Shawcroft – who has already resigned as chairman of the disputes panel – has been under pressure to quit her post on the NEC after it emerged she opposed the suspension of a council candidate accused of Holocaust denial.
She said she would not have sent an email calling for the candidate to have his suspension lifted if she had been aware of all the facts in the case.
Shawcroft, an ally of Jeremy Corbyn, said she had not seen the “abhorrent” image posted on Facebook when she made the request.
Corbyn had been urged to suspend her from the NEC over the incident.
Earlier on Saturday, Labour Peer Lord Sugar faced a huge backlash after posting a meme of Labour leader Jeremy Corbyn with Hitler.

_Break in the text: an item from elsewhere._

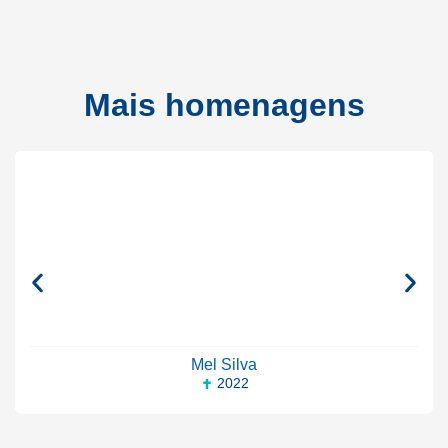
Mais homenagens
Mel Silva
2022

Wading into the on-going anti-Semitism row, the businessman and ‘Apprentice’ tycoon shared a doctored image of the two men together carrying the caption: “When you’re pictured at Nuremberg and claim you were going to a car rally.”
Writing his own comment, Lord Sugar said: “Many a true word spoken in jest Corbyn.”
He later deleted the post and apologised.
It came after a member of the NEC suggested its MPs are “exaggerating” the extent of anti-semitism in the party in a bid to discredit Jeremy Corbyn.
Darren Williams, who sits on the National Executive Committee (NEC), retweeted a new statement by the Welsh equivalent of Momentum that suggests claims of Jew hatred in Labour are “inflated” and designed to damage the party ahead of the May local elections.
Welsh Labour Grassroots, of which Williams is secretary, said in its statement that there are only “a few individuals with anti-semitic ideas” in the party and argues that those who make false accusations should themselves be subject to disciplinary action.